# DATA
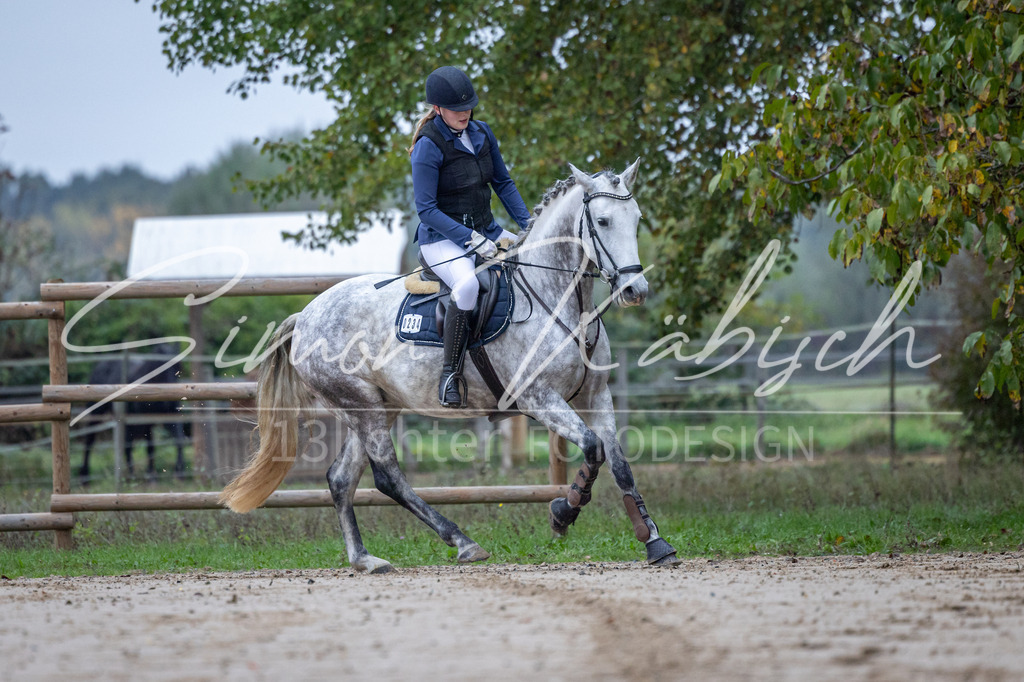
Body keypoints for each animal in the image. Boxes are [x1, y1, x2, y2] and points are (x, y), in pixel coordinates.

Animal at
...
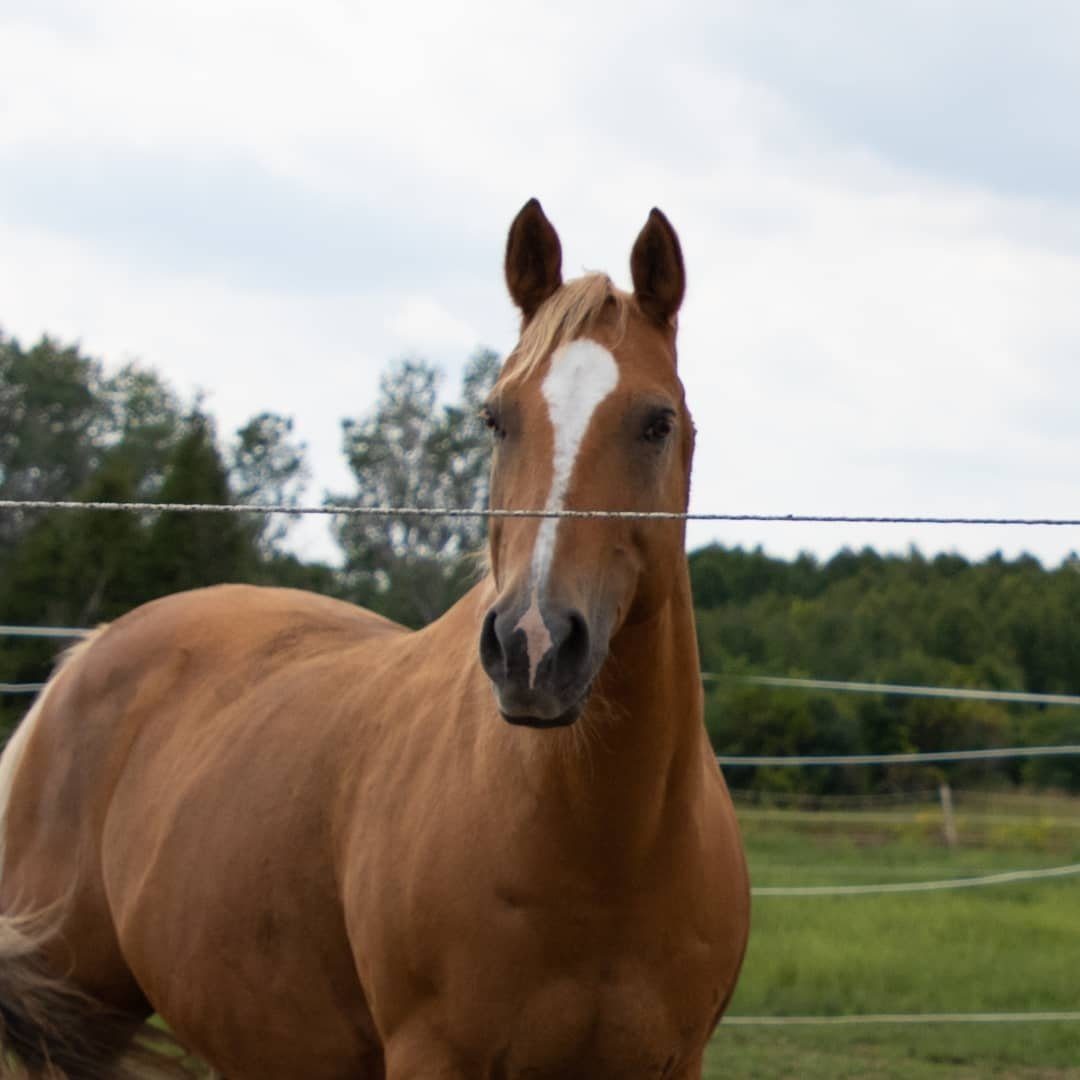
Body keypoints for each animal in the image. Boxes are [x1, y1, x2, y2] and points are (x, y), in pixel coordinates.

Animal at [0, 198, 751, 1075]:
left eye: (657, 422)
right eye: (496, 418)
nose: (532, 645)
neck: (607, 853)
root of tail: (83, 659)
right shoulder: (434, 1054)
* * *
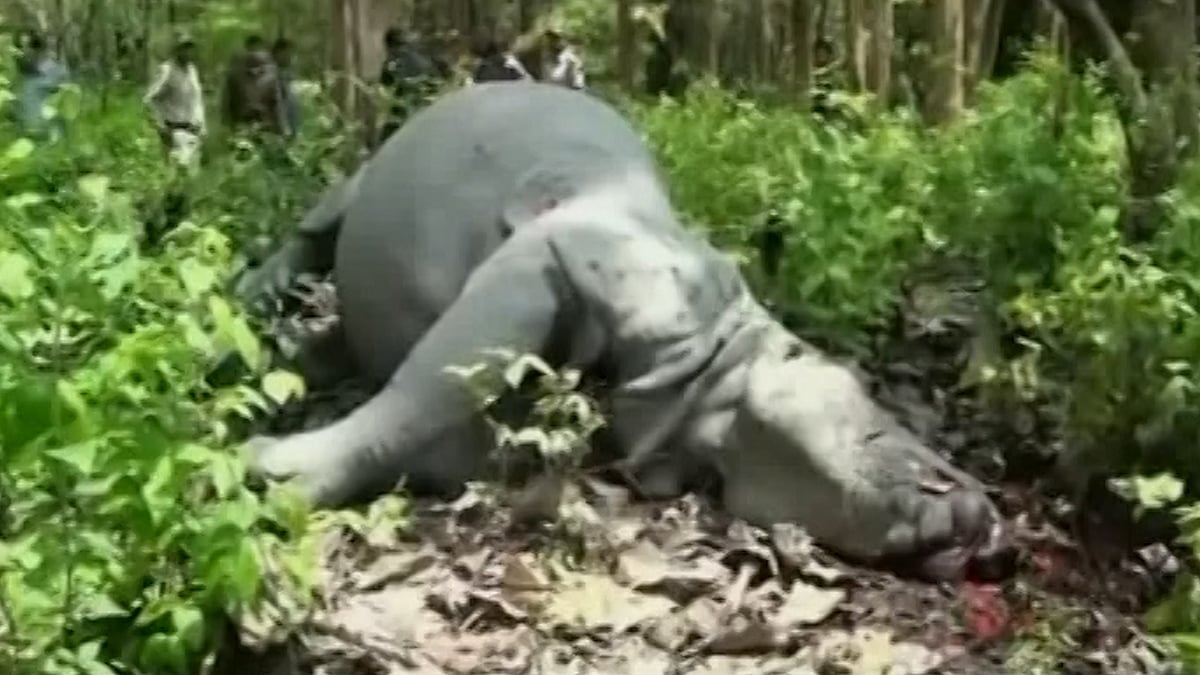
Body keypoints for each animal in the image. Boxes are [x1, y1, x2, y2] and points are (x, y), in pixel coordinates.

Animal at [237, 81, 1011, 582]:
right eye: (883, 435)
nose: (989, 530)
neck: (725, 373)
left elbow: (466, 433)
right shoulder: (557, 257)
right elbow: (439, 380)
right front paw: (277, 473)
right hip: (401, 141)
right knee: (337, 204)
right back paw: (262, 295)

# PROBLEM STATEMENT
From the material above, copy out every line bearing the string "right".

# RESPONSE BOX
right eye: (496, 418)
right shoulder: (434, 1054)
right eye: (883, 435)
right shoulder: (557, 257)
right elbow: (439, 380)
right front paw: (277, 473)
right hip: (401, 141)
right knee: (337, 204)
right back paw: (262, 295)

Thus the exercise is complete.